Aquel verano en que nació Martita, la vieja muda apareció en el
barrio. Era flaca como su sombra, arrugada como los pliegues que la arena forma
en el desierto; la gente la esquivaba, no porque la despreciara, sino por el
terror que infundía su mirada. Primero le alquiló una pieza al flaco Luis,
hasta que fue echada del lugar. El flaco nunca quiso hablar sobre las razones
que lo motivaron a arrojar a la vieja y su hija a la calle, lo aterraba
hacerlo.
Una tarde, cuando el sol caía a plomo sobre
los techos de chapa, vino Luisa con la noticia sobre la muerte de la hija de la
vieja. La vieja había recogido a la nena en la ranchada que los pibes de la
calle tenían en la vieja estación de trenes. La había criado como hija propia durante
más de un año. Todo el barrio concurrió al velorio, la velaron en la sociedad
de fomento. La vieja se sentó en una silla de madera al lado del cajón, con las
manos cruzadas sobre su vientre, como si le doliera, y lloró toda la noche.
Lloró solo con sus ojos, pues era muda. La vieja palmeaba, en un sentido
agradecimiento, cada mano que se apoyaba en su hombro. Al clarear el día, solo
le quedaba su carro desvencijado y la caja con los cuatro mil pesos de la
colecta. Después del entierro, la vieja
se esfumó, como si nunca hubiese existido.

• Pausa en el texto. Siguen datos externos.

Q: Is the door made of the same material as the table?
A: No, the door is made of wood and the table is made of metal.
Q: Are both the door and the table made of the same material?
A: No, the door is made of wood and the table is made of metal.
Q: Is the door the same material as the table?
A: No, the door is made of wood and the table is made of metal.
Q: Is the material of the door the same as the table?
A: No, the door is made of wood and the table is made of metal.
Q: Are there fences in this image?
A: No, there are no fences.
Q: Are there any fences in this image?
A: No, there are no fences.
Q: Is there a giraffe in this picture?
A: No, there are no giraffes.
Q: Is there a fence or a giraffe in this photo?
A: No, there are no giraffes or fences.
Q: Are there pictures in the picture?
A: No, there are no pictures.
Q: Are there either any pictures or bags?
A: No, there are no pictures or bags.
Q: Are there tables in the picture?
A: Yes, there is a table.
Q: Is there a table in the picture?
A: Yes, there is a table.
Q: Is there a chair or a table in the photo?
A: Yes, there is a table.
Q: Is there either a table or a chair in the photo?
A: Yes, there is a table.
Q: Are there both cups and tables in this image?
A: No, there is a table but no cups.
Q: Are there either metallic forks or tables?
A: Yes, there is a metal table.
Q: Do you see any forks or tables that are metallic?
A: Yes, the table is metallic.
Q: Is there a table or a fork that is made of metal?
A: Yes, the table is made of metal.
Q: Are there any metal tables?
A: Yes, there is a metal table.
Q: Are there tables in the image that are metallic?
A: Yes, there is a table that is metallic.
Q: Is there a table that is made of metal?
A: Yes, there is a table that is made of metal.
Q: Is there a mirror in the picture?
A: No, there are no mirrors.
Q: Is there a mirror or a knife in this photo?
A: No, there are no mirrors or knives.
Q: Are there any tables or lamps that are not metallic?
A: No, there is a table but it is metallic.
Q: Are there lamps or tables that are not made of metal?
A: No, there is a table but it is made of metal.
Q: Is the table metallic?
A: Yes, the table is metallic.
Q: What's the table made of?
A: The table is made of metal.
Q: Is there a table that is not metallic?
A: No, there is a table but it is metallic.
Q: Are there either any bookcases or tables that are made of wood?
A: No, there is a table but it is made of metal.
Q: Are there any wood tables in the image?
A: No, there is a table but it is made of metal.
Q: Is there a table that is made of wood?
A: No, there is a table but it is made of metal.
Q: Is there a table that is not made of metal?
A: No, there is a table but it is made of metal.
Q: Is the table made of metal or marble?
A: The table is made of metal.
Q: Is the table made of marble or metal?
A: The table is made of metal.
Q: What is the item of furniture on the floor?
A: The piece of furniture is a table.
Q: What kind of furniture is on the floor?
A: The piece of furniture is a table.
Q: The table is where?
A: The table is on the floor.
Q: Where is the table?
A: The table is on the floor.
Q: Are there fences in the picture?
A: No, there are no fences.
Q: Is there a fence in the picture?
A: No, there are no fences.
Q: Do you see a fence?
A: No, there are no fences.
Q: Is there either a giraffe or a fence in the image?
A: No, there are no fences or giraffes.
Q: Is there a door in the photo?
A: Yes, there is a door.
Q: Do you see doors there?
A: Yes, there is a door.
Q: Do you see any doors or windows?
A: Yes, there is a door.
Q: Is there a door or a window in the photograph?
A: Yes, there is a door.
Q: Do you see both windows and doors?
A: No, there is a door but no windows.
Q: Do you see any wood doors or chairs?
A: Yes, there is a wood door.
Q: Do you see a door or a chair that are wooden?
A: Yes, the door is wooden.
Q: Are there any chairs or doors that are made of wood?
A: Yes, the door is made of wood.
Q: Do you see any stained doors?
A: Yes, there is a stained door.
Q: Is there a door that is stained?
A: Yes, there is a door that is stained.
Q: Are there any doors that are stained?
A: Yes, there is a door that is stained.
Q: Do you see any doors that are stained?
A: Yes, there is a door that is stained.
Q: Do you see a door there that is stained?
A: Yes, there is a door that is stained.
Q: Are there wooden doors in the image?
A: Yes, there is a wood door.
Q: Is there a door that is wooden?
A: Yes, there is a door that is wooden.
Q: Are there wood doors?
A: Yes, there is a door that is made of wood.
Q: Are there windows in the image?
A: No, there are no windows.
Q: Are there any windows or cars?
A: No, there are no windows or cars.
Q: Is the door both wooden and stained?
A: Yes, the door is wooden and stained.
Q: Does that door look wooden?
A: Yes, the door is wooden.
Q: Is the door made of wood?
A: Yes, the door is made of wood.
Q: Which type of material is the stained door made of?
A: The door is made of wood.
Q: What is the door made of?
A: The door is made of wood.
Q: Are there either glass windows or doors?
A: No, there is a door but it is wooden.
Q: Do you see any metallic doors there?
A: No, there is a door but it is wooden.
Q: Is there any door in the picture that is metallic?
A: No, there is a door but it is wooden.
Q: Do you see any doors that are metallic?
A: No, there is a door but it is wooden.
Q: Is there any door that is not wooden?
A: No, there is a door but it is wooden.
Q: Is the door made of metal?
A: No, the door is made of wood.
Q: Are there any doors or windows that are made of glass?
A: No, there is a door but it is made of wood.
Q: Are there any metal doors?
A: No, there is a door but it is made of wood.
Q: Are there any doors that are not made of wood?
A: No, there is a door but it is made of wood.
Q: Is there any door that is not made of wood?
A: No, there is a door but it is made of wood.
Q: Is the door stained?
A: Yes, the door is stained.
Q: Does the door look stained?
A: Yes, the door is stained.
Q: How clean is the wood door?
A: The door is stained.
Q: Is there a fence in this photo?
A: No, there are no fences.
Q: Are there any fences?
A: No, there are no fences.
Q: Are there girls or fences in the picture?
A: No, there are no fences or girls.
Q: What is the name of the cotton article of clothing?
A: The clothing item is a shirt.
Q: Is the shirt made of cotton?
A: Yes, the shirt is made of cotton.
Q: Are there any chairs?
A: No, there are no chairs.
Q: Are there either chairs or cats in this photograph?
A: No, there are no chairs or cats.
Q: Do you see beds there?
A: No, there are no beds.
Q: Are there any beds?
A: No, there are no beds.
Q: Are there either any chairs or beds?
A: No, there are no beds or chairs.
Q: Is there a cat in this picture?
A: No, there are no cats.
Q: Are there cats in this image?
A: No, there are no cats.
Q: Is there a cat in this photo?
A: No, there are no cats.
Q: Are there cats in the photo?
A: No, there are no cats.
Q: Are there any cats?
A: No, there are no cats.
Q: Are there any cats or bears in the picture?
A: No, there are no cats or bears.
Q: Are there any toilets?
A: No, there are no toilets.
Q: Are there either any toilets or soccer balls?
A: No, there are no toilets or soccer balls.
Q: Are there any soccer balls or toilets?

El barrio entero llegó a pensar que la
vieja fue una triste alucinación colectiva. Pero eso fue hasta el día de hoy.
Anoche, en un barrio vecino, una vieja muda
recién llegada al lugar, veló a su hija recogida en los basurales de la ribera.
Lloró toda la noche sentada en una silla de madera. Hoy, después del mediodía,
partió del cementerio sin dejar más rastros que un cadáver fresco en una tumba fría
y una silla con su vieja ausencia. Solo se llevó su carro desvencijado y la
lata con los cinco mil pesos que las mujeres del barrio habían recolectado compungidas.